Problems to work on:
a) In the review of Espace SONO::Audio.Lab, how many artist friends join Tobias C. Van Veen?
b) Shorten the paragraph of the Audio.Lab review that begins "Espace SONO::Audio.Lab is almost pretentious" and keep its main facts.
c) Reproduce word for word the passage of the Audio.Lab review that opens with the words containing "Espace SONO::Audio.Lab is" and closes with "you to LISTEN[i].".

Start of Document text

Espace SONO::Audio.Lab is almost pretentious in its completely unpretentious setting. Nestled in what most call a sketchy crossroad of downtown Montreal, SAT gallery is a small white-walled space with a slightly rough finishing touch. The Audio Lab setup doesn’t do much to embellish your art going experience either. A blue tent, a black box reminiscent of Alice in Wonderland, a large bed and 2 white couches that look like they were bought and decorated by students on an Ikea budget are the only visuals that grace this place. But that’s the point really. Whether you are lying on a bed, on your stomach in a tent, comfortably ensconced in a couch or deprived of vision huddled in the black box, Tobias C. Van Veen and his 36 artist friends want you to LISTEN[i].

End of Document text
Start of Dataset content

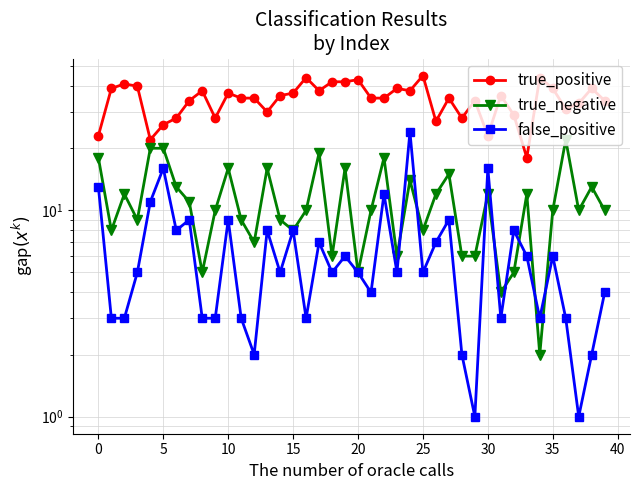

What is the label of the 2nd point from the right?

38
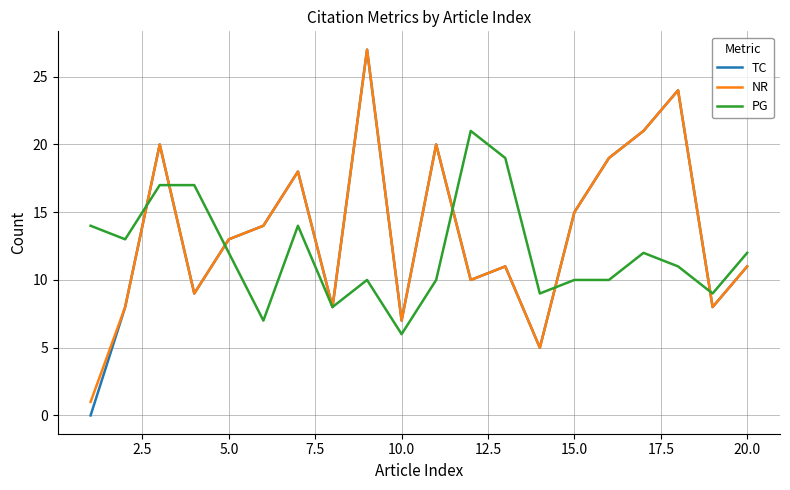

How many interior local valleys does the NR series have?

6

End of Dataset content

Written responses:
a) 36

b) Espace SONO::Audio.Lab is housed in SAT gallery, a small white-walled space with a slightly rough finish at what most call a sketchy crossroad of downtown Montreal. The setup is plain: a blue tent, a black box, a large bed and two white couches are the only visuals. Whether visitors lie on the bed, lie in the tent, sit on a couch or huddle without sight in the black box, Tobias C. Van Veen and his 36 artist friends want them to listen.

c)
Espace SONO::Audio.Lab is almost pretentious in its completely unpretentious setting. Nestled in what most call a sketchy crossroad of downtown Montreal, SAT gallery is a small white-walled space with a slightly rough finishing touch. The Audio Lab setup doesn’t do much to embellish your art going experience either. A blue tent, a black box reminiscent of Alice in Wonderland, a large bed and 2 white couches that look like they were bought and decorated by students on an Ikea budget are the only visuals that grace this place. But that’s the point really. Whether you are lying on a bed, on your stomach in a tent, comfortably ensconced in a couch or deprived of vision huddled in the black box, Tobias C. Van Veen and his 36 artist friends want you to LISTEN[i].